Characteristic function fs(xp,xq,yp,yq) Dependent on the neighborhood pixels, defined as:
wherein 1 (-) is an indicator function, αmIs the parameter to be trained.
(4) In the saliency map SmWhen the pixel point p is determined as a saliency point and the neighborhood pixel q is a background pixel, the saliency probability of the point is correspondingly increased as follows:
when the pixel points with similar color distribution in the original image are marked with different significances, adding the pixel points as penalty factors;
wherein i (p) -i (q) represents a color difference in the original image, and E (-) represents an expectation function.

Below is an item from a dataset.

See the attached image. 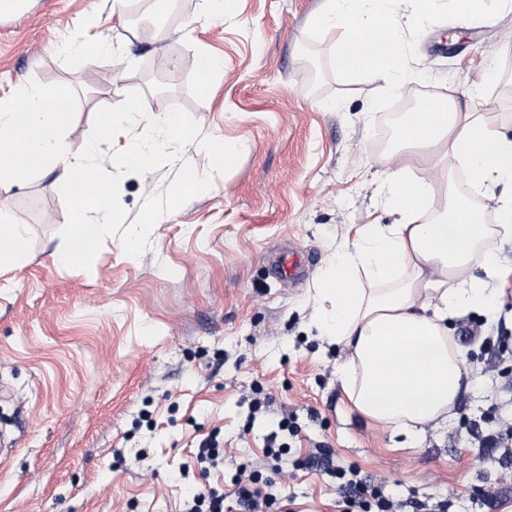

(5) Thereby generatingMulti-level saliency map of { S }1,S2,…SMAnd solving fusion parameters { lambda, alpha } by using a maximum likelihood function through a conditional random field regression model to generate a final saliency map.
4. Experiment and evaluation
(1) The invention carries out simulation experiment tests in 4 general data sets, namely MSRA, CSSD, SOD and PASCAL-S data sets.
The MSRA data set, published by microsoft asian institute, contains a large number of different categories of objects but most images contain only one salient object, 5000 images;
the CSSD data set comprises 1000 images derived from the network, which are closer to the images in a real scene;
the SOD data set is derived from a target segmentation database of the university of Berkeley, and comprises 300 images in total, wherein each image comprises a plurality of targets with different sizes and positions;
the PASCAL-S is a selected partial image from the PASCAL VOC 2012 data set, a saliency detection data set of 850 pieces, the image containing multiple objects and a complex background.
(2) The method uses Precision (Precision), Recall (Recall), F-measure parameters and Absolute average Error (MAE) as quantitative evaluation indexes of a significance detection algorithm;
the accuracy rate refers to the percentage of the detected significant pixels to the detected total pixels, and the formula is as follows:
recall is defined as the percentage of significant pixels detected to marked, and is expressed as:
b is a thresholded binary saliency map, and G is a manually labeled standard template;
the F-measure parameter comprehensively considers the accuracy and the recall rate, and the calculation formula is as follows:
wherein, usually, β is taken2=0.3
The MAE is obtained by calculating the average absolute difference between the saliency map and the corresponding artificial labeling template, and the calculation formula is as follows:
in summary, in the embodiment of the present invention, throughsteps 1 to 4, the global model and the local optimization model of the image saliency are constructed by fully utilizing the deep convolutional neural network, the relationship between the structures inside the image is deeply mined, the saliency map is generated, and the obtained result is complete and clear.
The method has the success that the model comprises two different attention mechanisms, and the global model trains the whole attention image so that the global model can detect a plurality of target areas in the image and is not influenced by isolated noise; the local model plays an optimization role, so that the detected result is more accurate and finer.
The above description is only a preferred embodiment of the present invention, and is not intended to limit the present invention, and any modifications made on the basis of the technical solutions according to the technical ideas presented in the present invention are within the scope of the present invention.